Dec 17, 2009
Dark side of the #uksnow clouds
I originally wrote up my view of the #uksnow story back in February.
I’ve used it a lot since then to illustrate a few points:
- How easy it is to drive an application from Twitter
- That if an idea is a good one, it will take off; useful features will survive, weak will disappear
- Within 12 hours you can create a national-scale ‘service’ with no funding or planning
- If you have the basics of structured data (in this case, time, place and condition), and they’re freely available, then someone will do something useful with them
- It was all a happy collaboration coming about as a result of three people who’d never met each other all doing something to build on previous actions (well, in the case of Ben Marsh, doing rather a lot!)
- And today, it spontaneously resurrected itself when the snow came – with no centralised marketing campaign, no one blowing a whistle to stay “go, start reporting like this…”. Just people remembering it and finding it interesting enough to do again.
Ben went on to do lots of other projects along similar themes – and has done a great job today keeping the snow map (mostly) running under the sudden unexpected flood of interest.
I went back to pondering the art of public information and service design, and the role that government should (or should not) take. And to creating a celebrity motorbike.
But I missed one little bit from the story – or at least played it down.
That happy little team of collaborators (never met, never spoken) weren’t all entirely happy about how it went. One, let’s call him Mr B – the first to use the #uksnow tag – was a little grumpy at the time. “Stop using my tag to report snow levels,” he said back then. “I made it for people to talk about snow news – don’t go imposing your standards on it.” Without access to the original tweets and posts I have to paraphrase, but I think it’s a pretty fair synopsis.
When I (gently) tweeted back then that while you can create a hashtag, you can’t own it, he responded by blocking me. Nice behaviour.
But then #uksnow got all huge and popular, and Ben got more and more press, deservedly, and now we find out that it’s made the Top Ten trending topics of 2009. Number EIGHT. Globally.

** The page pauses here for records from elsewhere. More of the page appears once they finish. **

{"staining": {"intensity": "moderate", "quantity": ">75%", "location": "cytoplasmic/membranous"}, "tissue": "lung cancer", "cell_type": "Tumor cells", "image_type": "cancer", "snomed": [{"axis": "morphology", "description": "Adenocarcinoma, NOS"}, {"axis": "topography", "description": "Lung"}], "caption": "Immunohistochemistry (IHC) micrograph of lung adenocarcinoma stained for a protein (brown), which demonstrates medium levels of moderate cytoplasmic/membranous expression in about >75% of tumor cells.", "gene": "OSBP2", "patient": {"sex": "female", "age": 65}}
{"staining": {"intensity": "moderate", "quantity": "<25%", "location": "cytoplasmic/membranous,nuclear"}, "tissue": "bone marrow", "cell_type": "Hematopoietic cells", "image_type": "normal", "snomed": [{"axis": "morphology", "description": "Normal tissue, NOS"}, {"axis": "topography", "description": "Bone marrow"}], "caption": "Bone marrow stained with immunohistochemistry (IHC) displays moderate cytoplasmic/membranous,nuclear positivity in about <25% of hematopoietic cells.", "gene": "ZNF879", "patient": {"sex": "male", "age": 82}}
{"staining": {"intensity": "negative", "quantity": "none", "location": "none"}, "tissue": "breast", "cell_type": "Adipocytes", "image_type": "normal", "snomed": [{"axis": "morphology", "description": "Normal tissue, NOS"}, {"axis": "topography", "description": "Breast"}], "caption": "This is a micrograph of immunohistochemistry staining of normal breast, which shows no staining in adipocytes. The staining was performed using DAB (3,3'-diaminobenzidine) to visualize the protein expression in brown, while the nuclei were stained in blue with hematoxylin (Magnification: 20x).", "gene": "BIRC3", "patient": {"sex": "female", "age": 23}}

Wow. That’s some story to have a part in.
So comes this tweet today:
@benmarsh “Application based on original hashtag #uksnow devised by @[Mr B]” then I’ll grant Intellectual property assign [sic]
Repeated several times today – directed at Ben and at @datastore who ran the Guardian story.
I’m pretty sure Ben’s not responded. It’s hard to see how he could. Is that a serious question? IP in a hashtag? That the originator wasn’t keen about having formatting applied to back in February in any case?
Mr B obviously wants to be a part of the story – and he is a part of the story, and could have played this very well – if acting in a collaborative spirit. Recognising that this sort of stuff ONLY happens through free reuse, a willingness to take what others have done and move things onwards, and most of all that it’s the inherent quality of the idea itself that makes it fly – not what it’s called, or whatever particular feature any one person thinks it should have.
Mr B had a go today at suggesting that contributors put road conditions in as well – “That’ll make it useful!” – he said. It’s actually a bloody good idea. But it didn’t take off. Sometimes that happens. It’s not always what you say, but very often how you say it; and how you use networks and trusted relationships that you’ve carefully built up to say it.
We’re all coming up with new stuff; working in new ways. Trying to achieve more by throwing down boundaries than would ever be achieved by putting them up. Clicking into a sense of community and just seeing what happens.
But I will speak a kind word for Mr B – his intervention has raised some of the harder questions about the practicalities of collaboration – how do we protect interests? #uksnow has to date just been a bit of fun, but what if it had significant commercial value in its own right?
Ben did all the hard work (Mr B created a conversation, I spotted the opportunity to structure it, but it was a fleeting action for both of us – Ben grafted with coding, hosting, a flood of press enquiries and so on, and deserves every bit of his kudos). Mr B put his role in his bio. I’ve put my part in mine. Ben’s put his part in his. That’s all good.
I’ve sought to tell this as a great example of a Power of Information story – just glad to have had a small part in it.
Ultimately though, behaviours and attitude count for a lot. Mr B has got a little more strenuous this evening:
he hijacked my TRAVELnews/info source corrupted into MAPPING application ie no practical NEWS he agreed the credit #UKsnow
[sic]
creating a hashtag he cound have used #snowUKmap why hijack my hashtag whcih was serving a different but practical purpose?